A series of storms have been a bonus for California’s Sierra Nevada where nearly 16 feet of snow has piled up in March alone, more than the entire season’s accumulation before the month began, explains weather.com.

Through the end of February, the Lake Tahoe ski resort Alpine Meadows had received just 147 inches of snow this season at an elevation of 8,000 feet. Since then, 191 inches of snow, or nearly 16 feet, has fallen in just 18 days.

The seasonal total at the resort is now up to 338 inches. That’s still way off the more than 600 inches recorded through mid-March last year, but above the 2014-15 and 2013-14 winters when less than 300 inches accumulated.

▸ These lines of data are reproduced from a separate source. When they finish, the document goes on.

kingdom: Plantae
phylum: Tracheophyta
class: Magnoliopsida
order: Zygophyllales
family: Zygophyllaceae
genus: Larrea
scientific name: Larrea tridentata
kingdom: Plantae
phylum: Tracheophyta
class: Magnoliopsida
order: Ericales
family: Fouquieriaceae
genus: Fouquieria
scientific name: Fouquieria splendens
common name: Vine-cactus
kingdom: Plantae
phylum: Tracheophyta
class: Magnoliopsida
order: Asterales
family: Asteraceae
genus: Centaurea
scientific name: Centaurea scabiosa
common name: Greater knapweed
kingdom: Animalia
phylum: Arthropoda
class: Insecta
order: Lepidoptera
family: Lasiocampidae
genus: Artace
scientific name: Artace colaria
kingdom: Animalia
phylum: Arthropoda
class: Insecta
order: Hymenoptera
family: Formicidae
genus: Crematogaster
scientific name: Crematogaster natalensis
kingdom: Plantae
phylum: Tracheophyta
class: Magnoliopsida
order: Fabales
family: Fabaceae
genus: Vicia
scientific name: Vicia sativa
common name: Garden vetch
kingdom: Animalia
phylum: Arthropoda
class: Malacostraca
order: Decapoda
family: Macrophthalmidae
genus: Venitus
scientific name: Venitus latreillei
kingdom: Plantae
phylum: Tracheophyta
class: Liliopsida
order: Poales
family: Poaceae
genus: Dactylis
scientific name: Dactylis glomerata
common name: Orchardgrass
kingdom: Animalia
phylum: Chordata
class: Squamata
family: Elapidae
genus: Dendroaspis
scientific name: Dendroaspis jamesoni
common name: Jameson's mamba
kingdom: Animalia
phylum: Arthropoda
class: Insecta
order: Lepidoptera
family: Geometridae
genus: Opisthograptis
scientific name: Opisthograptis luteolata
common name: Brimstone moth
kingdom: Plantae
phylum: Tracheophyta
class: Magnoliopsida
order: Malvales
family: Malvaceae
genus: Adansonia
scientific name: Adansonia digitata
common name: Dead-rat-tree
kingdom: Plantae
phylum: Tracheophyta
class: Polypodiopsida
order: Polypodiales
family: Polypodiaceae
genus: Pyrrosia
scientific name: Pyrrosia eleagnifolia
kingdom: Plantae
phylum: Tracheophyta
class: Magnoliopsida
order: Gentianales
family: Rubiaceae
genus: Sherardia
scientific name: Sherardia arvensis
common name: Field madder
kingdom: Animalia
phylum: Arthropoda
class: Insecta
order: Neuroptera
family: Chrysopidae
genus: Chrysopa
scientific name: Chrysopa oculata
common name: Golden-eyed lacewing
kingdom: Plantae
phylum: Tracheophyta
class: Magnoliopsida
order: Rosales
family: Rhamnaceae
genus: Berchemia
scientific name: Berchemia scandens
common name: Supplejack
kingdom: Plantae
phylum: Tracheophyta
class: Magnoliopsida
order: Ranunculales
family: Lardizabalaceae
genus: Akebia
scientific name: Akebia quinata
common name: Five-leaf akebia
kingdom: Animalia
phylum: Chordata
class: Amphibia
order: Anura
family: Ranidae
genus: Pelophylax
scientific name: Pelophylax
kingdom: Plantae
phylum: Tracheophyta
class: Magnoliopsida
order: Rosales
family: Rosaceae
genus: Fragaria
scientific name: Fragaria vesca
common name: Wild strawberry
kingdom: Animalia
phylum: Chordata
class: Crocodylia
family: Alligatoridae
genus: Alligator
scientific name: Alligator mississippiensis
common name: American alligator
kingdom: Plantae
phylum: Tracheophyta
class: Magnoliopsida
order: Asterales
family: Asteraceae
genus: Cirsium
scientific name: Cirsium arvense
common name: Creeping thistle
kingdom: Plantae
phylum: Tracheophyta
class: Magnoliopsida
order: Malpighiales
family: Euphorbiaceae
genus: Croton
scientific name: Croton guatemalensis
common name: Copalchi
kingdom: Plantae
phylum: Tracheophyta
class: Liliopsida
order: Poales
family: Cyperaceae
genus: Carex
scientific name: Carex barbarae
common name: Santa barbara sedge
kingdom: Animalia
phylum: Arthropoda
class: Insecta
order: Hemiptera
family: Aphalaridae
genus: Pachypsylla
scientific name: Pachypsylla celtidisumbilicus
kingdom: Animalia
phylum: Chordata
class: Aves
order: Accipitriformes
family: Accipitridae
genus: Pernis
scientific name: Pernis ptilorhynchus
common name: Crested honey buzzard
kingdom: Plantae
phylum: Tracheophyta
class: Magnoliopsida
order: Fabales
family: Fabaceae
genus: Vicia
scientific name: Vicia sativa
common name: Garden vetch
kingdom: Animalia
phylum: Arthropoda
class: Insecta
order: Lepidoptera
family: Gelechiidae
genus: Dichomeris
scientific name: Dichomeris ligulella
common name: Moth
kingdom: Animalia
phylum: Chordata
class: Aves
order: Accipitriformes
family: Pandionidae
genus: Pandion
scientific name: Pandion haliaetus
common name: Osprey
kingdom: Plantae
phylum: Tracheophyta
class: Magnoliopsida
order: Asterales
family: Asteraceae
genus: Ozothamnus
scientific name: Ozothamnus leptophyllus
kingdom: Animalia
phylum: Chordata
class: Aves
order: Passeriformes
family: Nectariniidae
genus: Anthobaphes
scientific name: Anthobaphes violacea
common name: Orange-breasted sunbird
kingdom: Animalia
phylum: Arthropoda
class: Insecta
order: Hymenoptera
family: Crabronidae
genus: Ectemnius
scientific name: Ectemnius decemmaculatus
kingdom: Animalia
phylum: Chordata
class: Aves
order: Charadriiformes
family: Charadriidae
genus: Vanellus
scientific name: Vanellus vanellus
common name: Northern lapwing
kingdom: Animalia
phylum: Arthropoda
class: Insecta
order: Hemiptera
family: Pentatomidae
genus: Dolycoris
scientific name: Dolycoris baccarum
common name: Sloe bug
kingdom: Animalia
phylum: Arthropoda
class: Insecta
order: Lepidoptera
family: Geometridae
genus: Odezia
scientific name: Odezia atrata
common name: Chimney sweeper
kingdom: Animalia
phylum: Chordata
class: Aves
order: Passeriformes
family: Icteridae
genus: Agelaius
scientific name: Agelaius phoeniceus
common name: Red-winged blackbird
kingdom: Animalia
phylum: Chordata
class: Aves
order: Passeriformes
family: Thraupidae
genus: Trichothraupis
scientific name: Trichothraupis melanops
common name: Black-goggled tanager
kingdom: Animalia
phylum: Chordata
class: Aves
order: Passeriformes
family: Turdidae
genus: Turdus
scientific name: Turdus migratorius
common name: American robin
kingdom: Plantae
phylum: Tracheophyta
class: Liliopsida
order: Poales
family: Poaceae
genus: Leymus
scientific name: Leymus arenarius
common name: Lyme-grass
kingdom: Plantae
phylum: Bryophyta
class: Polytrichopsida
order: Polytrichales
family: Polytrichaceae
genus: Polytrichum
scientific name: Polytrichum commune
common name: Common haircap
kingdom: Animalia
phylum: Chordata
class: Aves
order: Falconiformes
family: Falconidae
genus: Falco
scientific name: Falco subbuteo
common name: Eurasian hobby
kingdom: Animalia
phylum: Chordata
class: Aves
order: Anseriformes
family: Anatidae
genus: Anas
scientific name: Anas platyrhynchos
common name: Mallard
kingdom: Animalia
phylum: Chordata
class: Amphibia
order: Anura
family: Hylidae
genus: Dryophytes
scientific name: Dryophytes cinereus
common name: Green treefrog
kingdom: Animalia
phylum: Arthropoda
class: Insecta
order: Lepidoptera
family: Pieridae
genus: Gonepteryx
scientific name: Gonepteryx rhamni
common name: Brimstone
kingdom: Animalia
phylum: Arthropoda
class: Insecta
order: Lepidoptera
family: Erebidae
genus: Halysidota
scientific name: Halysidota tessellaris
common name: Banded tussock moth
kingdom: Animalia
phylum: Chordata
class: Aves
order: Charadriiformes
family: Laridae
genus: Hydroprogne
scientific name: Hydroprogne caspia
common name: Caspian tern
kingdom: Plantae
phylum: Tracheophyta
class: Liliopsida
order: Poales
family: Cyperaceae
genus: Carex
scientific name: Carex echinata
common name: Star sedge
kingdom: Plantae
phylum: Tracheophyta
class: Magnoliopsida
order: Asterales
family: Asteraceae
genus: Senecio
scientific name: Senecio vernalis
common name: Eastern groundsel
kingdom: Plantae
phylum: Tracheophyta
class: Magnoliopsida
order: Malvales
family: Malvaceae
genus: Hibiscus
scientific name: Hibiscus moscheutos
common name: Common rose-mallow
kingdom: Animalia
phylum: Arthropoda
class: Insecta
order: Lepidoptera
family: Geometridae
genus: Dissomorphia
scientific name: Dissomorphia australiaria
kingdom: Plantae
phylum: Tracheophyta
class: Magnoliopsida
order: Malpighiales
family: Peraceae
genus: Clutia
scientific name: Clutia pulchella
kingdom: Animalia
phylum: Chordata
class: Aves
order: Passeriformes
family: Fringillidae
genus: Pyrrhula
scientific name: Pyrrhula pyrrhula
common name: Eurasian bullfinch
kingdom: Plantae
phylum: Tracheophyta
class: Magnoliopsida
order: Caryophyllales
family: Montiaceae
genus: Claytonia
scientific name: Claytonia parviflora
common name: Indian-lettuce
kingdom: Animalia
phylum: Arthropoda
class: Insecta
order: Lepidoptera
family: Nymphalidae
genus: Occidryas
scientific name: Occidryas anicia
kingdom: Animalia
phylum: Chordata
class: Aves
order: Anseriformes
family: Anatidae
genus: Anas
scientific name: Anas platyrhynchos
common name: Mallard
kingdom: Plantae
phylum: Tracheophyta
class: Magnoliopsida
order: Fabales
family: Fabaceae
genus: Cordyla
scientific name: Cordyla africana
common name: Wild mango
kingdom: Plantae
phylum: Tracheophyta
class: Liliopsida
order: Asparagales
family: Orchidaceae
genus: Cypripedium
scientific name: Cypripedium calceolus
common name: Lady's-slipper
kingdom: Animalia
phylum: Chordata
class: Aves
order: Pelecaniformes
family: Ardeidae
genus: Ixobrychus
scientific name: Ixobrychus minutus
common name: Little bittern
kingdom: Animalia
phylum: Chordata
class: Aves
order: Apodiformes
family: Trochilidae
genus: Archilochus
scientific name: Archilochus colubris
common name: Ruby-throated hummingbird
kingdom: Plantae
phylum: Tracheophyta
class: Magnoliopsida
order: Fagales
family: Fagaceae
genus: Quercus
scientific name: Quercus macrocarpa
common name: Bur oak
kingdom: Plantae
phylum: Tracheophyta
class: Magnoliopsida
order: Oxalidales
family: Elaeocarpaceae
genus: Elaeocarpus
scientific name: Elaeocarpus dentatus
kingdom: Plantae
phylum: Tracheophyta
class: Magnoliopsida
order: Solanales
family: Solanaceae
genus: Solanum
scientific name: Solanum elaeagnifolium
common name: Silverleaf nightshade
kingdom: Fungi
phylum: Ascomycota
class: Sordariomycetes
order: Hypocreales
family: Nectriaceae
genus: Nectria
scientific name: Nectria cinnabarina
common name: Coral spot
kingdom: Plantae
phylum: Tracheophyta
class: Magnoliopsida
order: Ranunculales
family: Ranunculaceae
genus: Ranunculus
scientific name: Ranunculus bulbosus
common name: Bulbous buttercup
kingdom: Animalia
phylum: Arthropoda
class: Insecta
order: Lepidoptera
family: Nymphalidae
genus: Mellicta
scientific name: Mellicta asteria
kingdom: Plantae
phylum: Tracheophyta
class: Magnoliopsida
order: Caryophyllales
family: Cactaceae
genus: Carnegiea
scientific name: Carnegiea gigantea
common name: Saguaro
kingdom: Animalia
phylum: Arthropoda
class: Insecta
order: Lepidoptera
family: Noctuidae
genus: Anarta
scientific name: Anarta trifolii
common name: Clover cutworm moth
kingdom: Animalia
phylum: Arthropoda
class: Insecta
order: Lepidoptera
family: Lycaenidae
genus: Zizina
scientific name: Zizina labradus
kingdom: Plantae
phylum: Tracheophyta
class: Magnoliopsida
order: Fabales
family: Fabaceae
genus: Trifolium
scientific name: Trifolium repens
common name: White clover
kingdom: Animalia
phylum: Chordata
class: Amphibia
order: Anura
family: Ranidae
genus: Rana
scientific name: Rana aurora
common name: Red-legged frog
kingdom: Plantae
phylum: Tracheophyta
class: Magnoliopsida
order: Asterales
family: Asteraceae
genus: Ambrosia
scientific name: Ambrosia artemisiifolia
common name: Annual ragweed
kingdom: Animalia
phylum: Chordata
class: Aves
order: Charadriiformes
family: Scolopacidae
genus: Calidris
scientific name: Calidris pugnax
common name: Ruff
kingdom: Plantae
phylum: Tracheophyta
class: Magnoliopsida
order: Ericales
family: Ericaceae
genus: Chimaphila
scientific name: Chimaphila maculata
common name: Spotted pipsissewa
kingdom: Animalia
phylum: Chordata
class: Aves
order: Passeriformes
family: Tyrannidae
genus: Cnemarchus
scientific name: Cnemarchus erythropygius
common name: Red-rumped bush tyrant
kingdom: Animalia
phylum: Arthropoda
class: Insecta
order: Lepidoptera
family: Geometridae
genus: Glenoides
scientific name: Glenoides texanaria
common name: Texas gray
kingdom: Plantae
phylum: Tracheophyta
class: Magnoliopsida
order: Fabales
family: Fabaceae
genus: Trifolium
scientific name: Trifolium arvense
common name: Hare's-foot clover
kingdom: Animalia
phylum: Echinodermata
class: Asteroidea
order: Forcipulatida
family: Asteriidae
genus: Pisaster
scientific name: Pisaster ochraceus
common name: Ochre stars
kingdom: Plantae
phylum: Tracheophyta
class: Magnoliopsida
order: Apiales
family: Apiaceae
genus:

This famine to feast is further illustrated by the snow water equivalent in the Sierra, a measure of how much water content is locked into the snowpack. Spring and summer snowmelt of Sierra snowpack is crucial to California’s water supply. It recharges reservoirs during the state’s dry summer and early fall, so the amount of water content it contains is important.

In the central Sierra, including the Tahoe region, the snow water equivalent was 45 percent of average as of March 15. That’s nearly double the 23 percent of average it was Feb. 21, although still well below the mid-March average.

You can see the expansion of the snowpack throughout the Sierra in these satellite image comparisons of Feb. 21 to March 18.

Sierra Nevada, california,
Satellite image comparison of the expanding snowpack in the Sierra Nevada Feb. 21-March 18. Credit: NASA
Sierra Nevada, california,
Satellite image comparison of the expanding snowpack in the Sierra Nevada Feb. 21-March 18. Credit: NASA

The March totals are only set to grow larger in the highest elevations later this week too, as a new storm system will drop additional feet of snow on the region.